(Stored data entries)

========

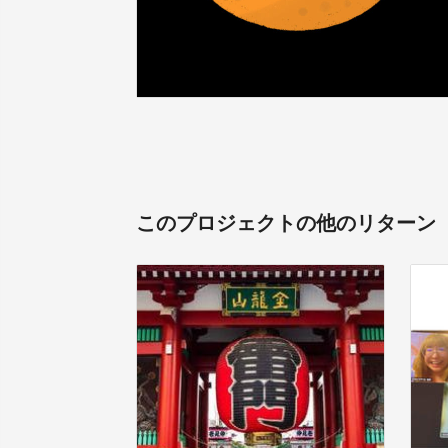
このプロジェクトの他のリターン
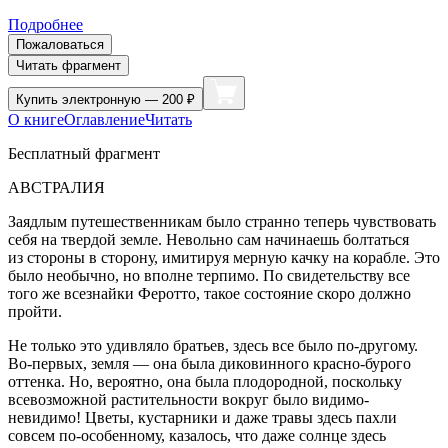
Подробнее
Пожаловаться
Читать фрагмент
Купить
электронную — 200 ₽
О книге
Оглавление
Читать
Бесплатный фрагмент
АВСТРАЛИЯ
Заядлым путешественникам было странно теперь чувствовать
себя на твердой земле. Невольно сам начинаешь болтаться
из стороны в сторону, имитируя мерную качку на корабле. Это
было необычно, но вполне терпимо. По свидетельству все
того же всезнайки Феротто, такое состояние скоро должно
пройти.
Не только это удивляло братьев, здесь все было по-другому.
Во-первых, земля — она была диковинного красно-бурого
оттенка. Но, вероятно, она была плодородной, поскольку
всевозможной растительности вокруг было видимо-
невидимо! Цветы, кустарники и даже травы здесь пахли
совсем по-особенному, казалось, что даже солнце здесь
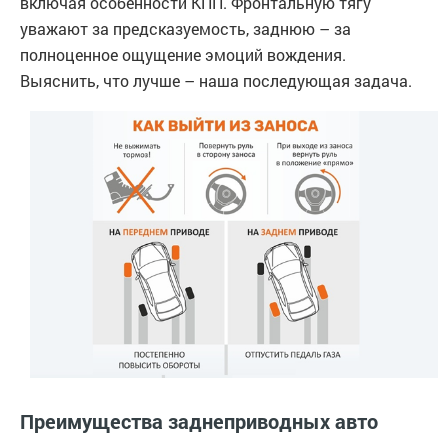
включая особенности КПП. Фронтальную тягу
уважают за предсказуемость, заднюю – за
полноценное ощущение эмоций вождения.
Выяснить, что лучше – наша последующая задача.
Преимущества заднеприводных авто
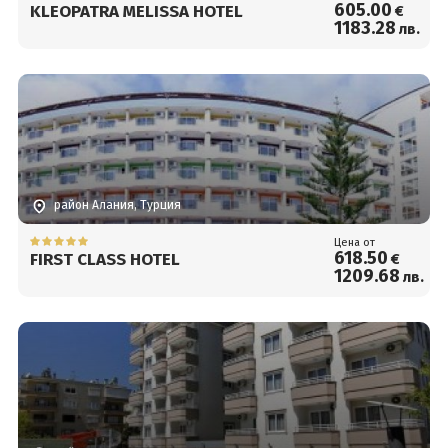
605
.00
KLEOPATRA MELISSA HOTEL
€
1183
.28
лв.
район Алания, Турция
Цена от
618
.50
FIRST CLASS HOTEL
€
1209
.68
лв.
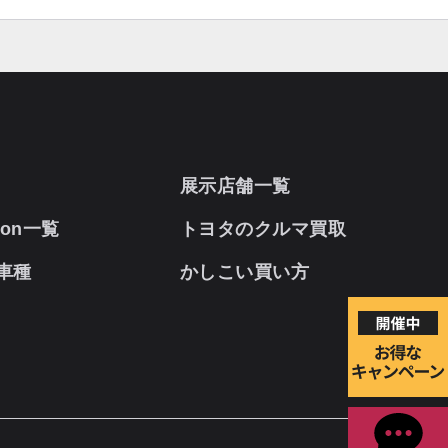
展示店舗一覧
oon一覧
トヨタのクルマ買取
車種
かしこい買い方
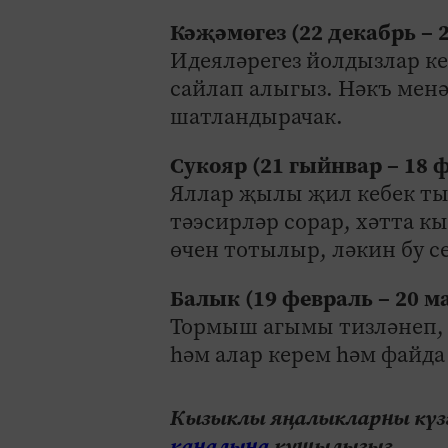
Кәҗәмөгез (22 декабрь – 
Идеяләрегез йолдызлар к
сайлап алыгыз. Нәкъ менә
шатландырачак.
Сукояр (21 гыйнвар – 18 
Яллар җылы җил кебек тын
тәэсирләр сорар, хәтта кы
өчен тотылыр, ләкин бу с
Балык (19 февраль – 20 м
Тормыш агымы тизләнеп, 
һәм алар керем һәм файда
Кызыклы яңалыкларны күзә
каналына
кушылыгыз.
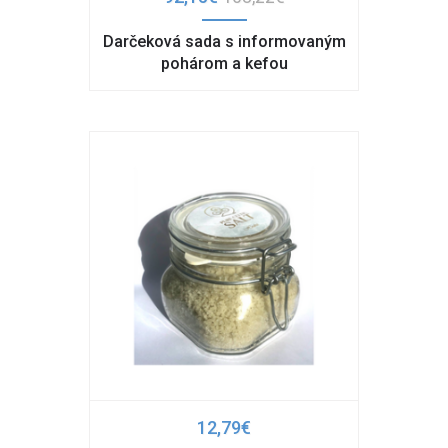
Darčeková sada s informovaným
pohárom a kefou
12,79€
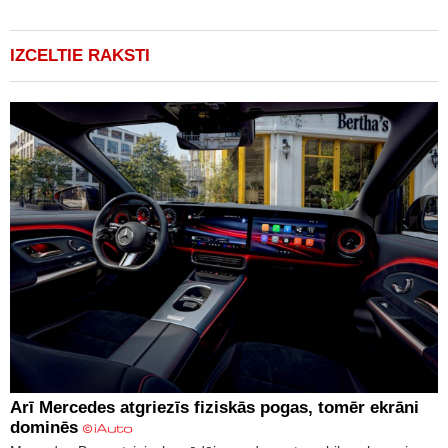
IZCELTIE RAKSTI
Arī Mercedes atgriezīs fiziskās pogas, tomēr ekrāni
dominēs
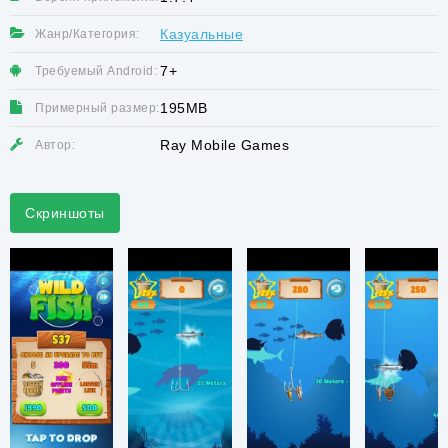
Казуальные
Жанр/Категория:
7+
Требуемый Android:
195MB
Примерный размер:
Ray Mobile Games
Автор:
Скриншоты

========

> Exercise requirements:
State how many lines of the records contain the word "была". Give that number alone.

> Reply to the task:
2